Malgré la volonté et la nécessité d'ouvrir les portes à l'immigration, ce régime, bien plus simple que l'actuel, va rapidement montrer ses limites, les employeurs préférant recourir à de la main d'œuvre irrégulière et régulariser sa situation après coup. Ce sera le début d'un absurde cycle de régularisations massives - promesse que cette fois c'est fini - durcissement de la législation - régularisation massive. La première aura lieu dès 1948. La dernière à 2006, et la prochaine est en préparation.
Les Trente Glorieuses augmentent les besoins de main d'œuvre et jusque dans les années 60, la France va largement puiser dans les réserves des anciennes colonies et protectorats, où une population, jeune, francophone et connaissant l'administration française est disponible. Parmi eux, un maçon marocain, Mark Dati, arrivera en France en 1963. Sa fille Rachida deviendra magistrat et Garde des Sceaux.
Aujourd'hui, l'obtention d'un titre de séjour par un étranger voulant venir travailler en France est très difficile, et longue (sauf s'il est footballeur professionnel). L'accumulation de barrières administratives a entraîné un accroissement du recours à de la main d'œuvre en situation irrégulière. L'image du patron exploitant sans vergogne des étrangers sous-payés plutôt que des Français trop chers est un pur cliché, version marquée à gauche du cliché marqué à droite de l'étranger volant l'emploi des Français. J'ai reçu assez d'employeurs voulant obtenir la régularisation d'un de leurs employés, qui prenaient en charge mes honoraires, et m'expliquaient leurs années de galère sans trouver celui dont ils avaient besoin jusqu'à ce qu'ils rencontrent celui dont ils demandent la régularisation pour savoir que les deux sont aussi faux l'un que l'autre et révèlent plus les préjugés de celui qui les véhicule.

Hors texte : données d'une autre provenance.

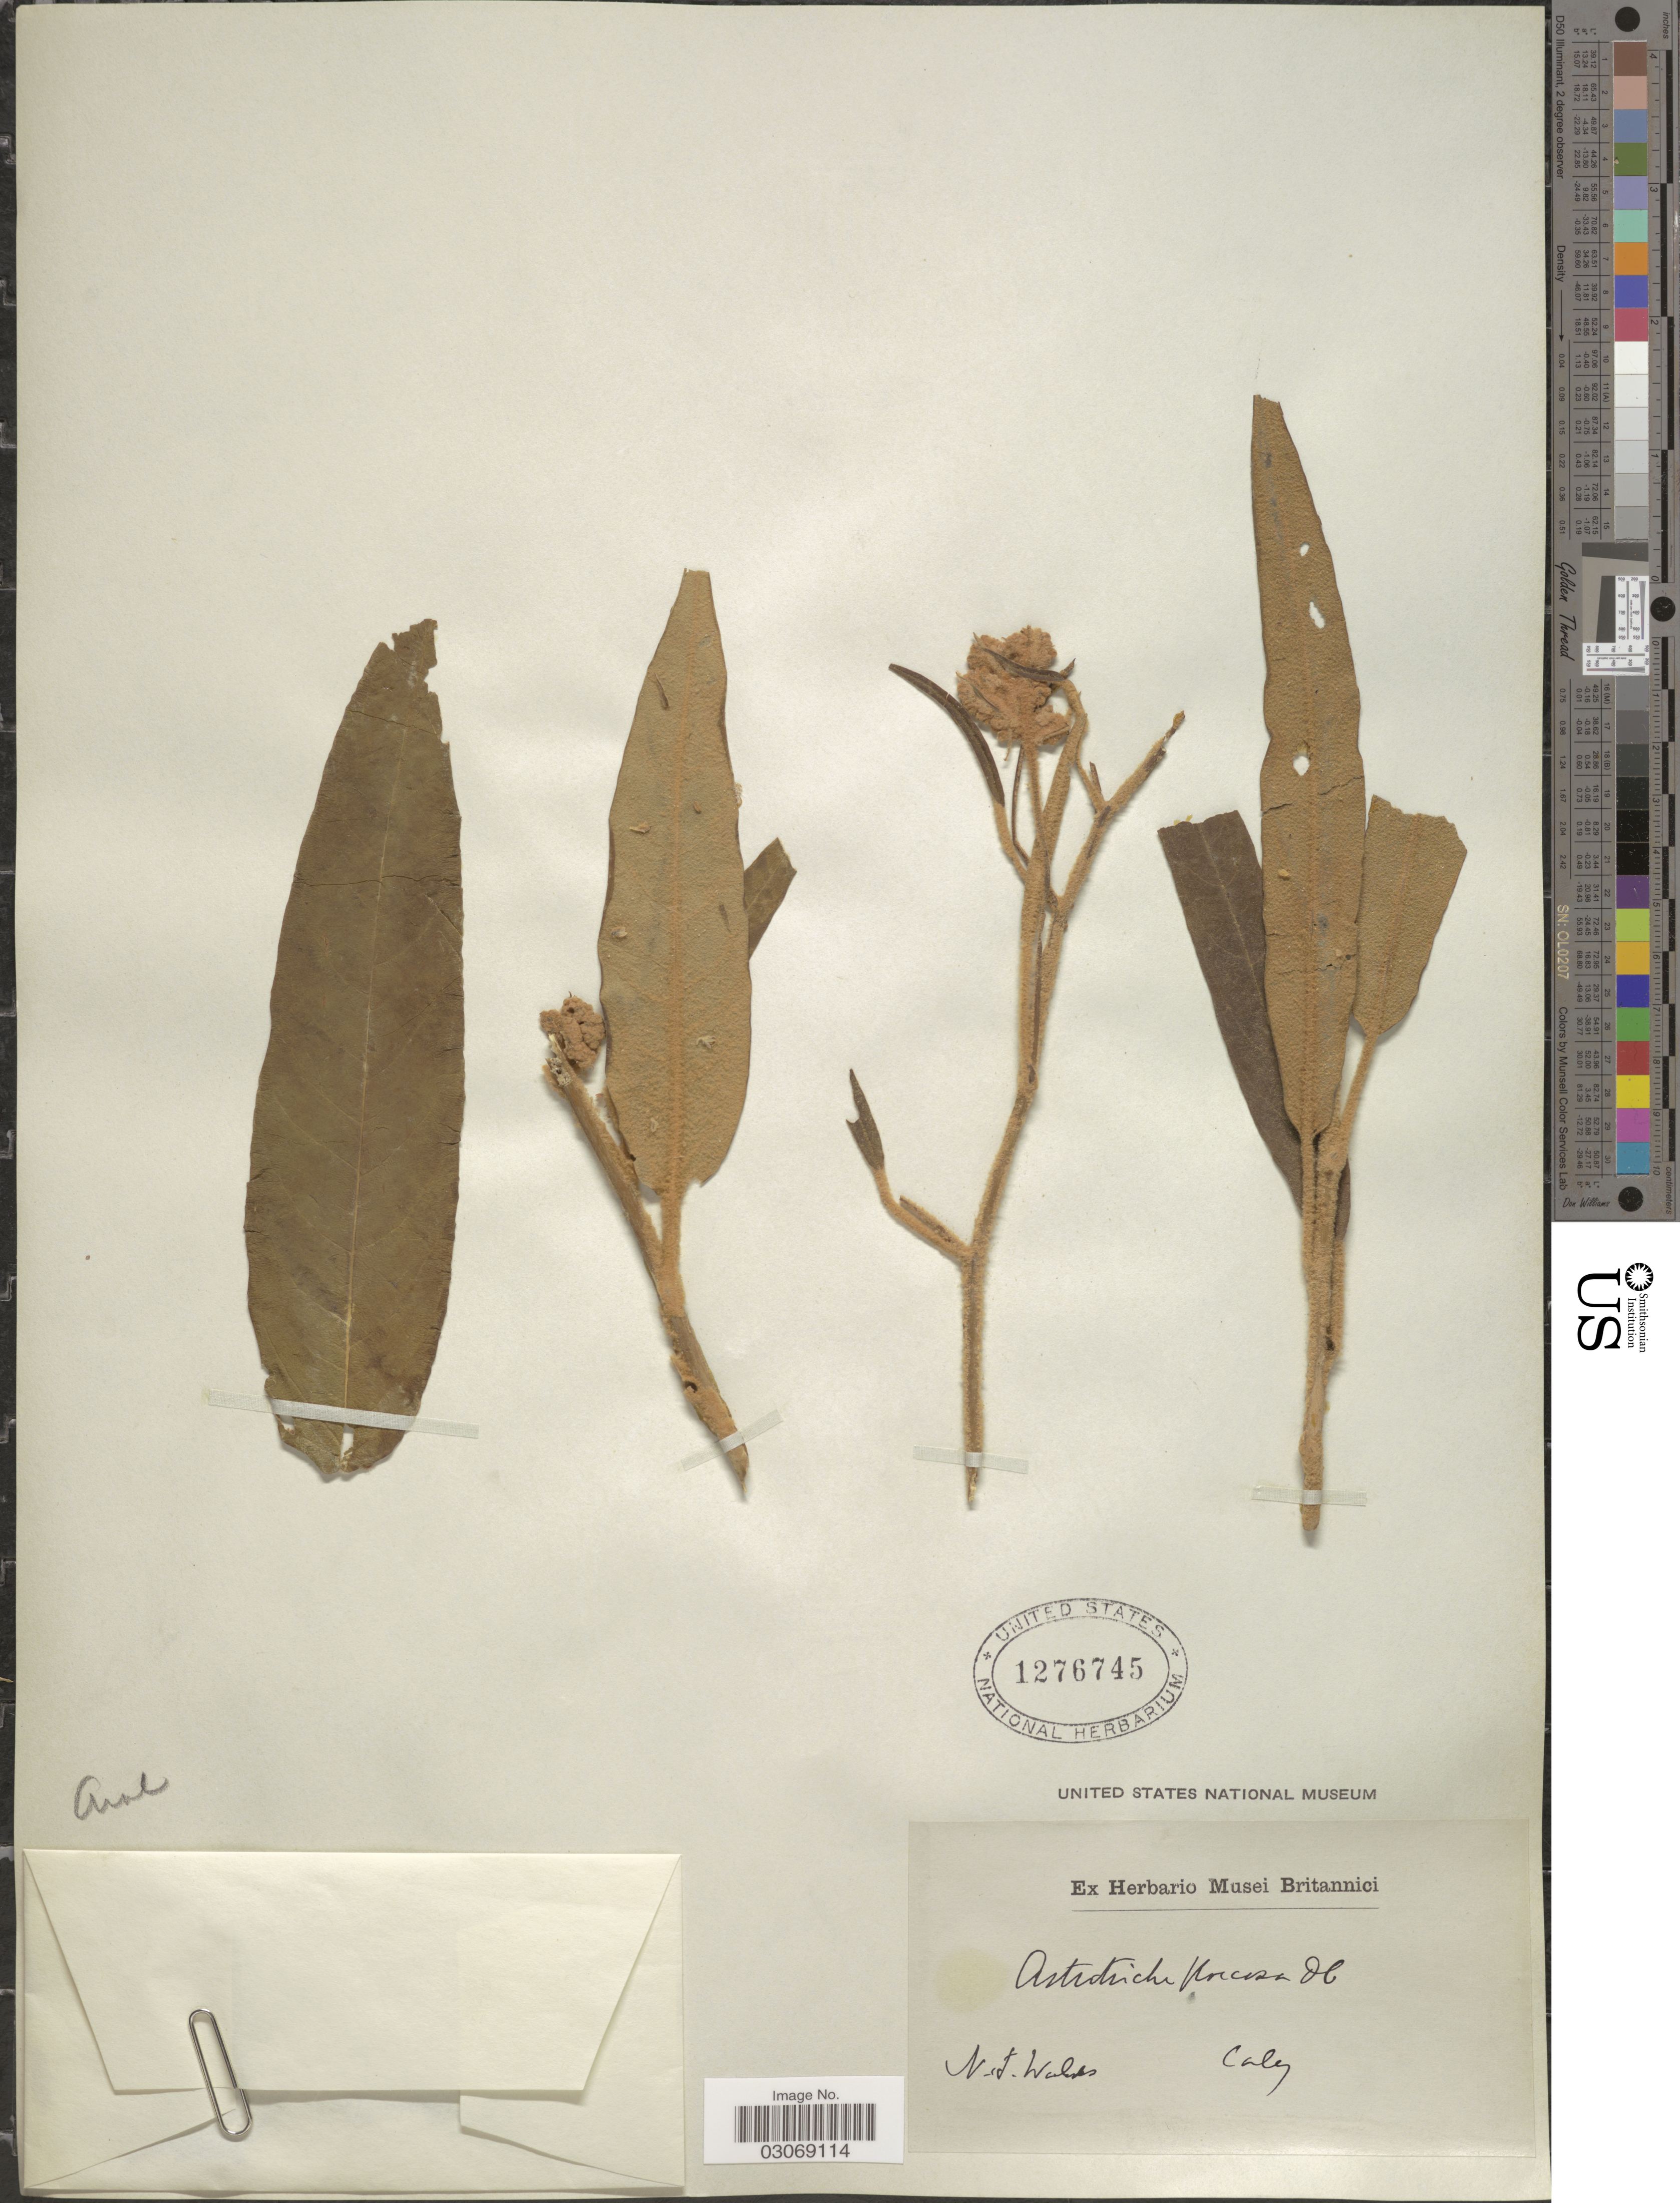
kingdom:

Mais au fil des alternances, les deux versions de ce cliché ont conduit à ajouter sans cesse des obstacles à la régularisation, même si des signaux existaient déjà révélant l'existence de secteurs “en tension” ne trouvant pas de main d'œuvre. C'est un secret de Polichinelle que la restauration et le bâtiment reposent sur une main d'œuvre en grande partie étrangère sans papier. André Daguin, président de l'Union des Métiers de l'Industrie Hôtelière (UIMH) estime à 50 000 le nombre de ces salariés clandestins dans son secteur. Soit deux fois le nombre d'étrangers qui vont probablement et à grands frais être reconduits à la frontière.

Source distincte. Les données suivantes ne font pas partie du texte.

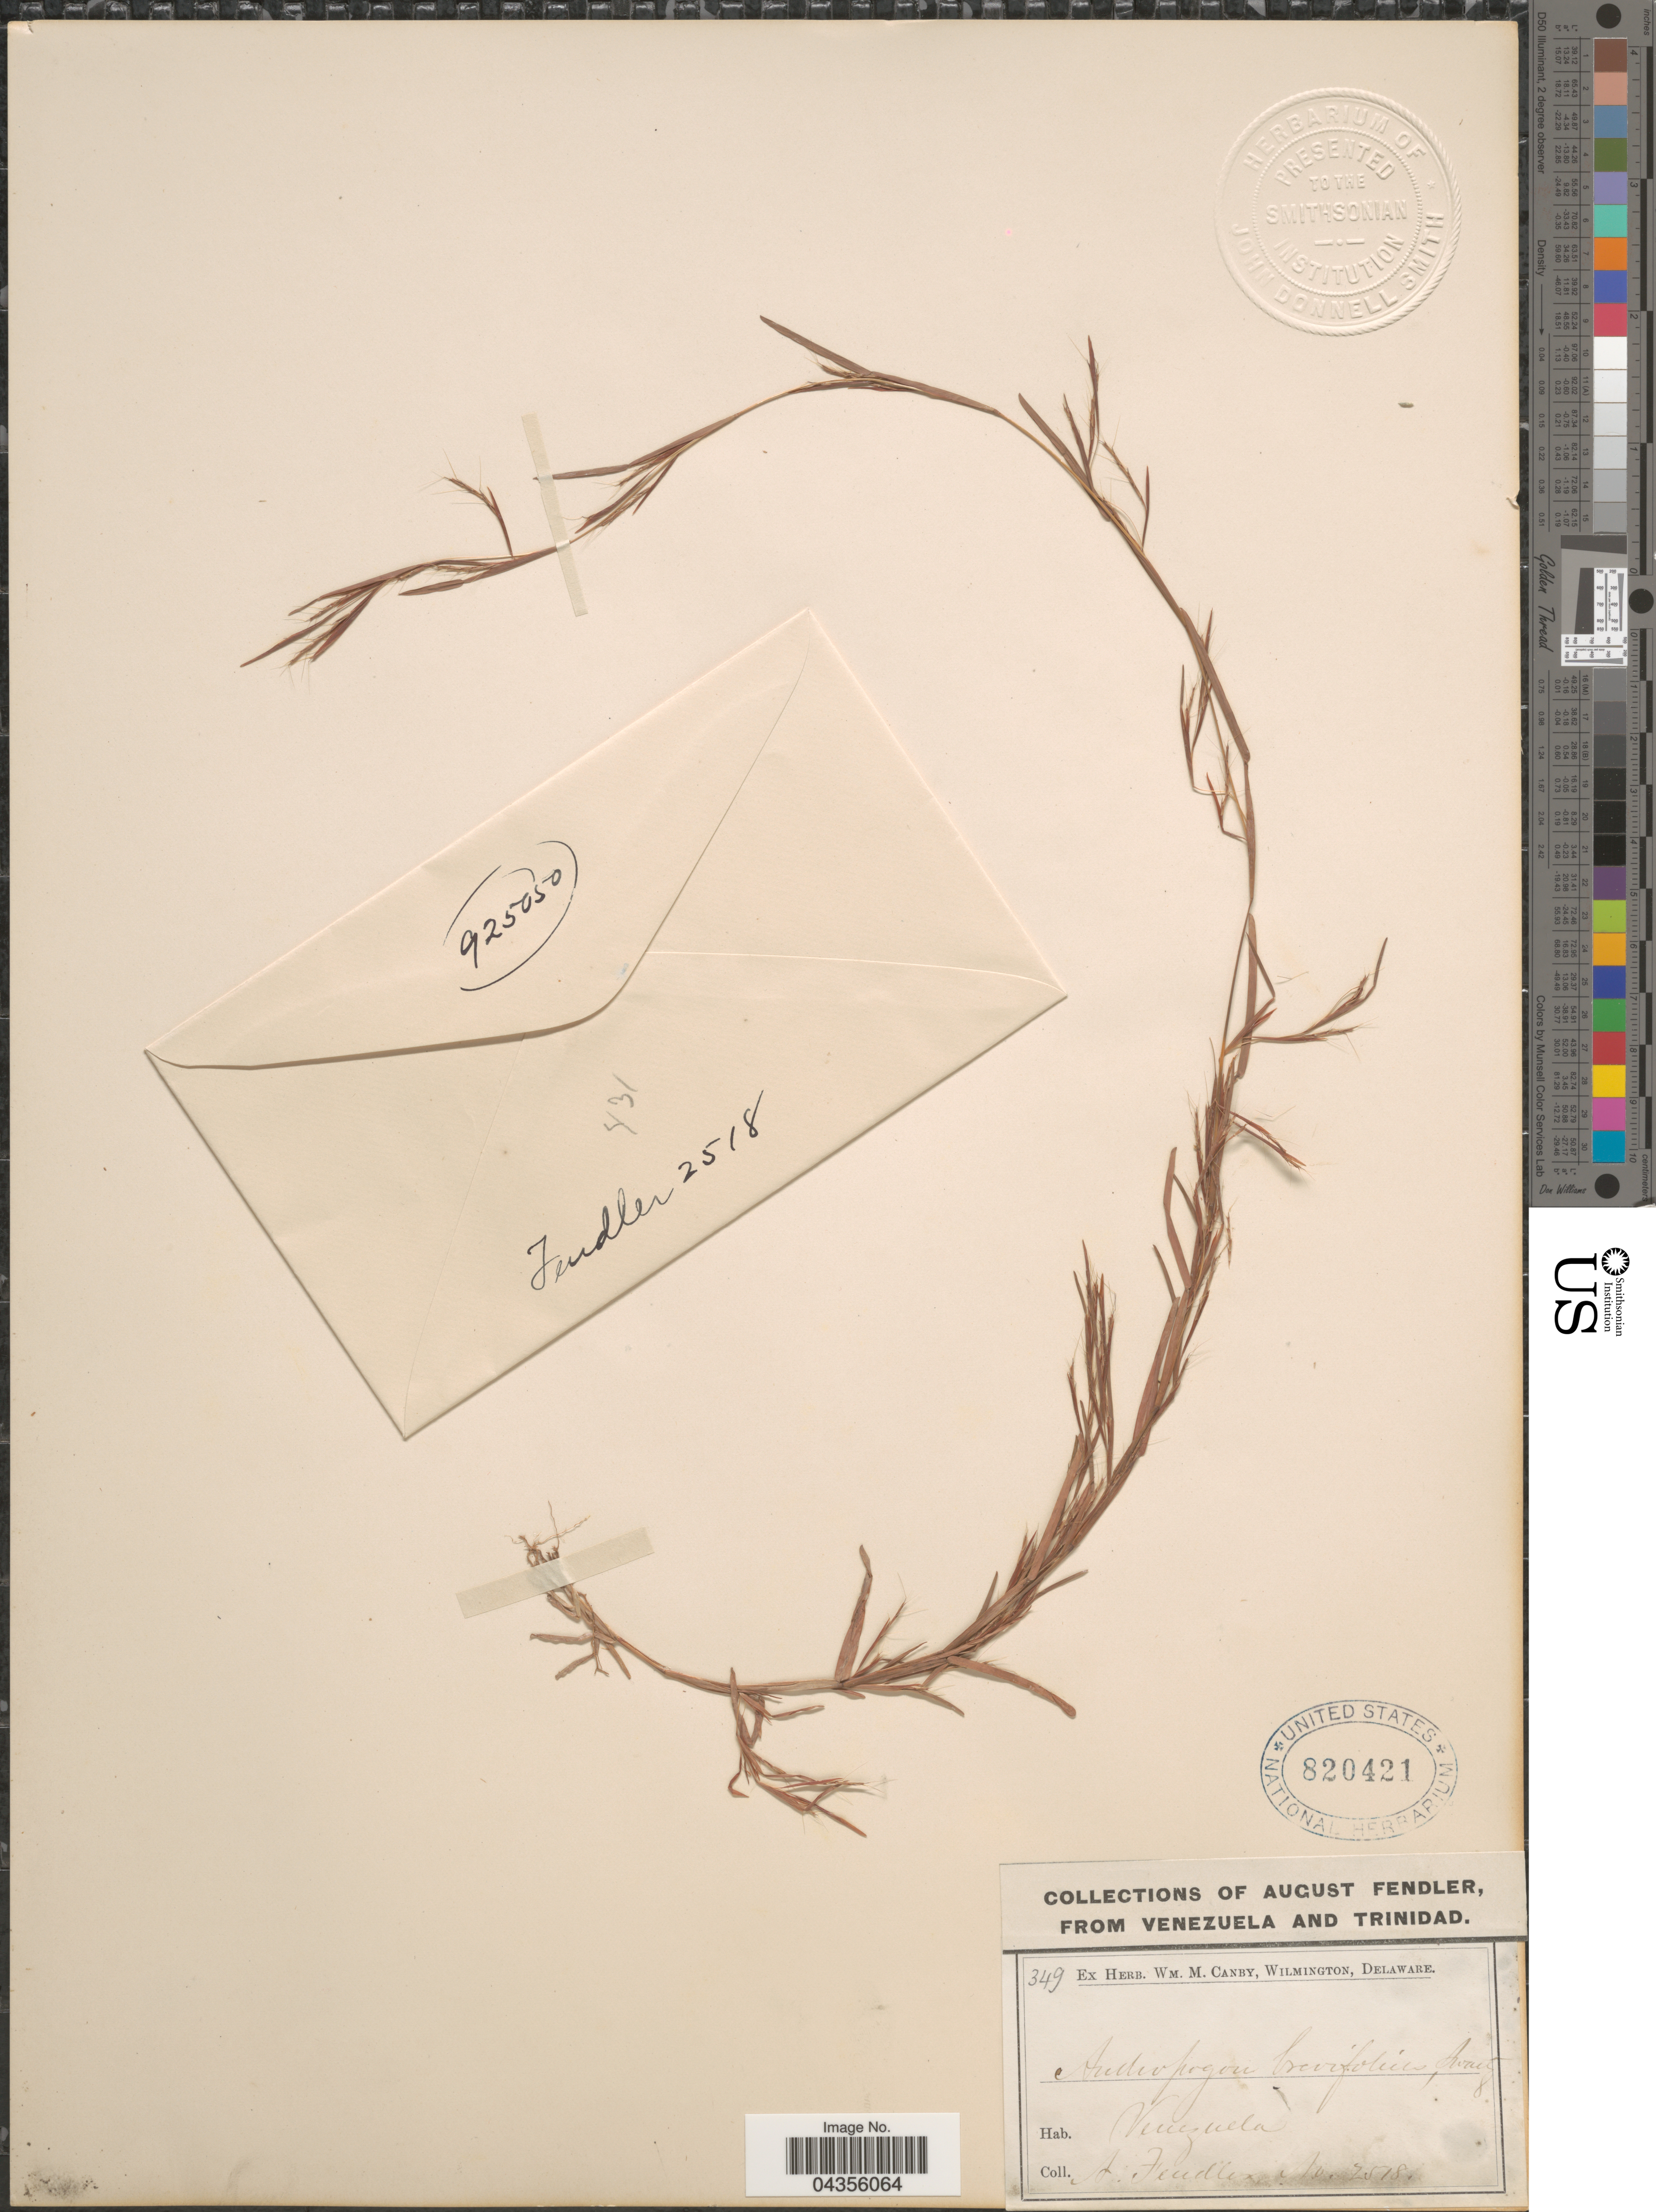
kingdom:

Gouverner, c'est parler clairement, expliquer ses choix. Pas feindre par trois fois de ne pas comprendre la question parce que la réponse contredit trente années de politique à l'égard des étrangers, dont trois lois en quatre ans voulues par l'actuel titulaire de la fonction présidentielle.
J'espère vous avoir armés pour que vous ne vous laissiez plus abuser par de si piètres esquives.
Notes
[1] Rappelons que l'itération est accomplir une deuxième la même action, et que réitérer est le faire une troisième fois.